Request
Copy out every line of the material below that contains the string "chart" and leave out all other lines. Treat uppercase and lowercase letters as different.

Exercise data
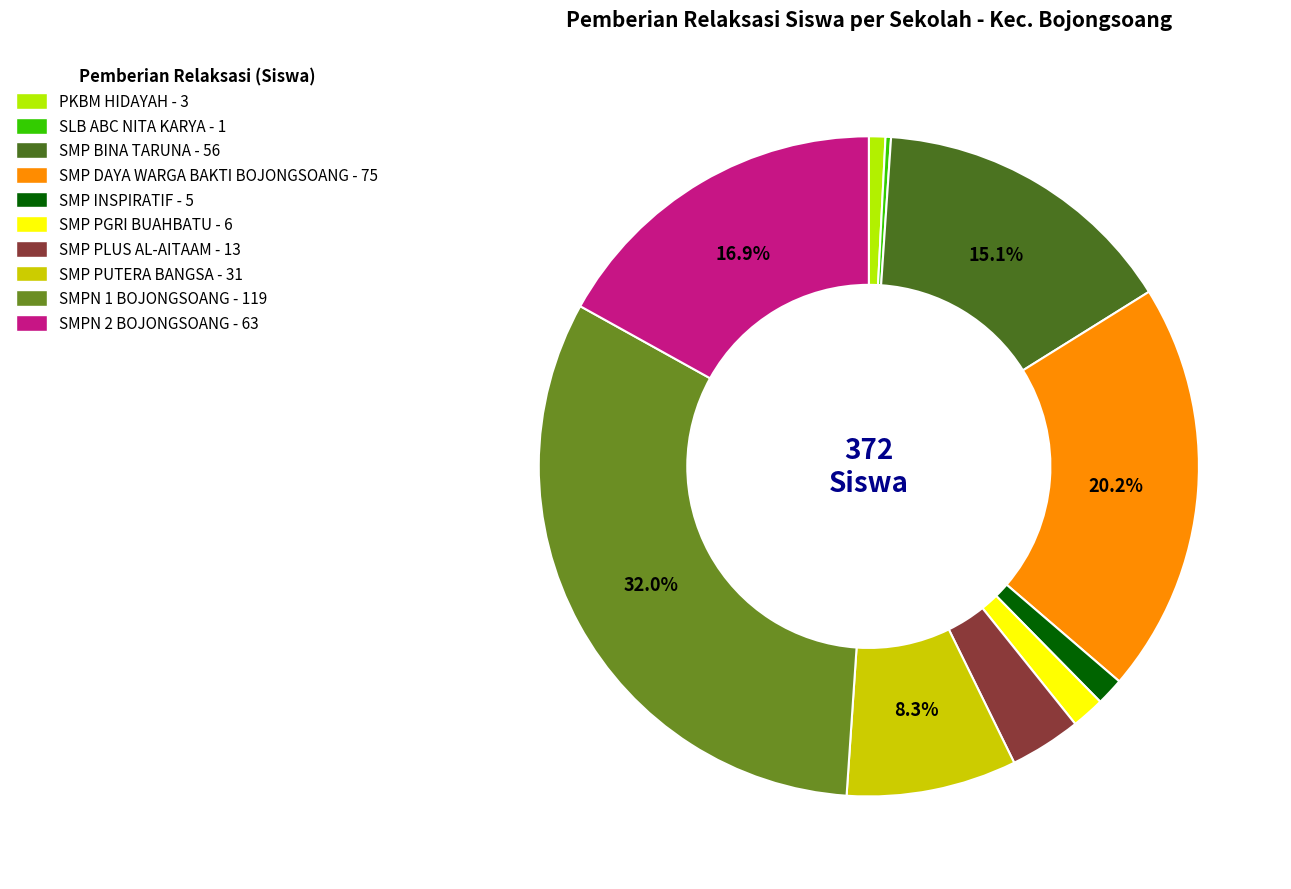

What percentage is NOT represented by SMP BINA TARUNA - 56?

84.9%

==

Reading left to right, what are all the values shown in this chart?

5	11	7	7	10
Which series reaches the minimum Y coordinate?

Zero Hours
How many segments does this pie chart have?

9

==

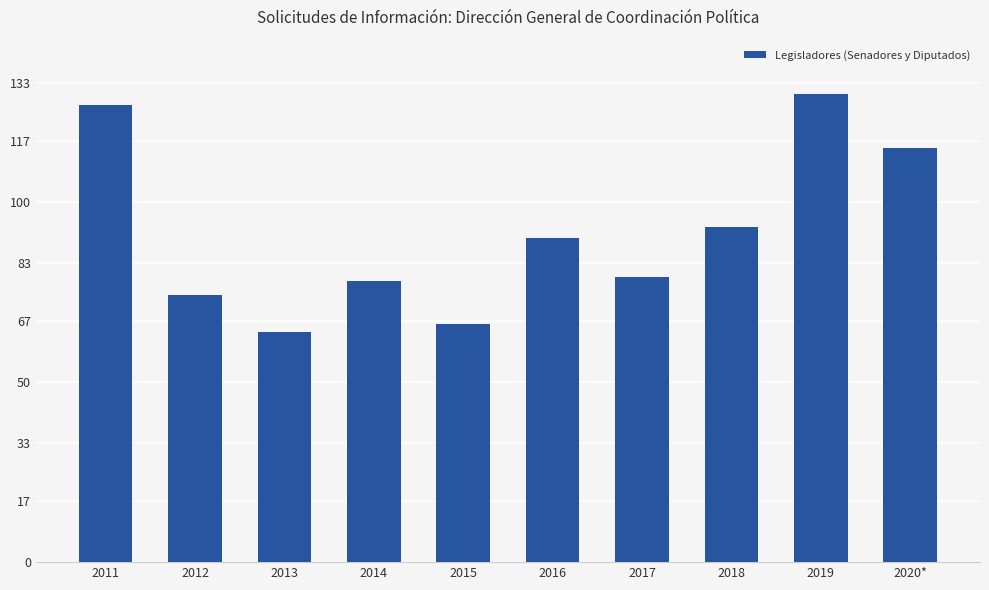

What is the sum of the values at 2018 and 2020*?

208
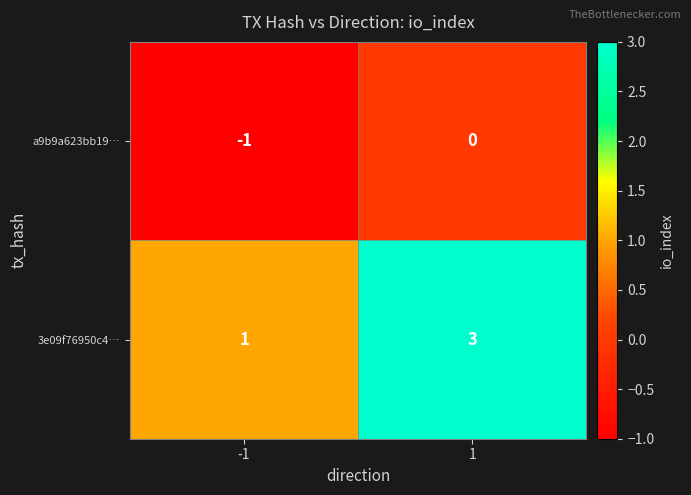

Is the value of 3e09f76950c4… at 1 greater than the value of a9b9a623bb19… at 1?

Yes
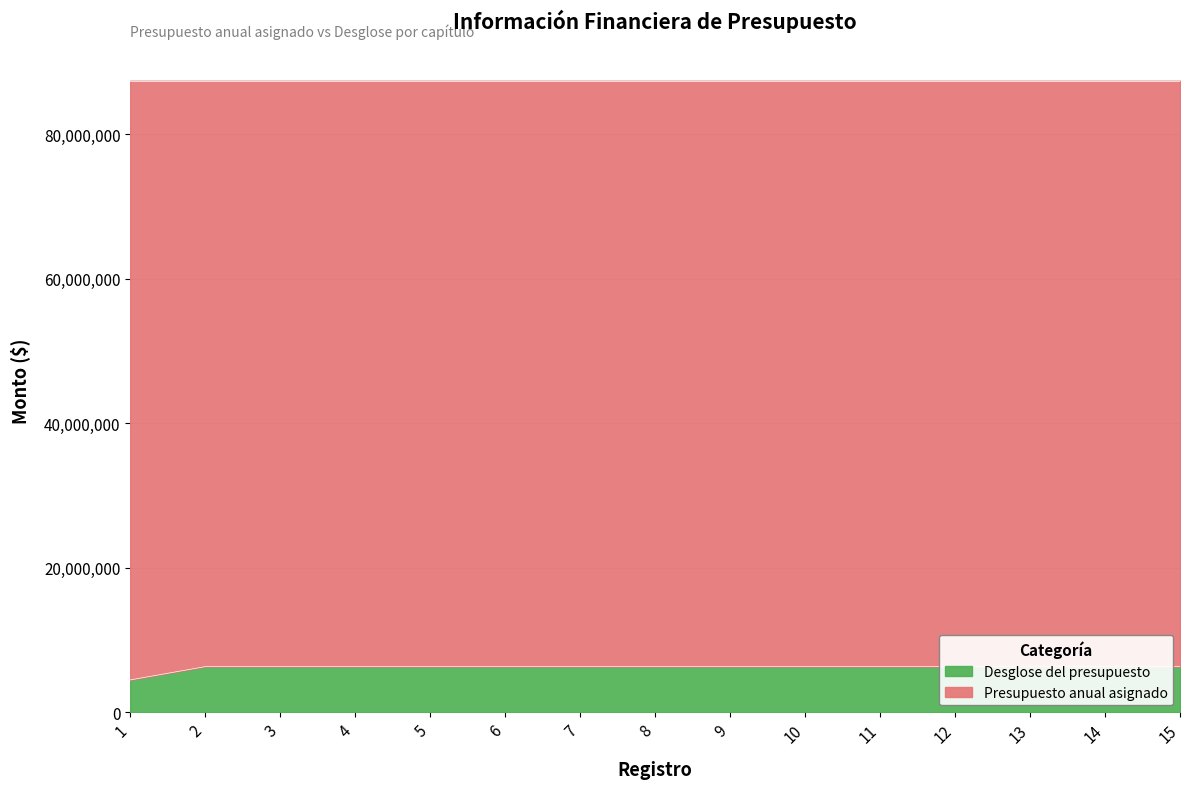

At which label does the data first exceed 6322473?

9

Exercise result
Reading left to right, what are all the values shown in this chart?
How many segments does this pie chart have?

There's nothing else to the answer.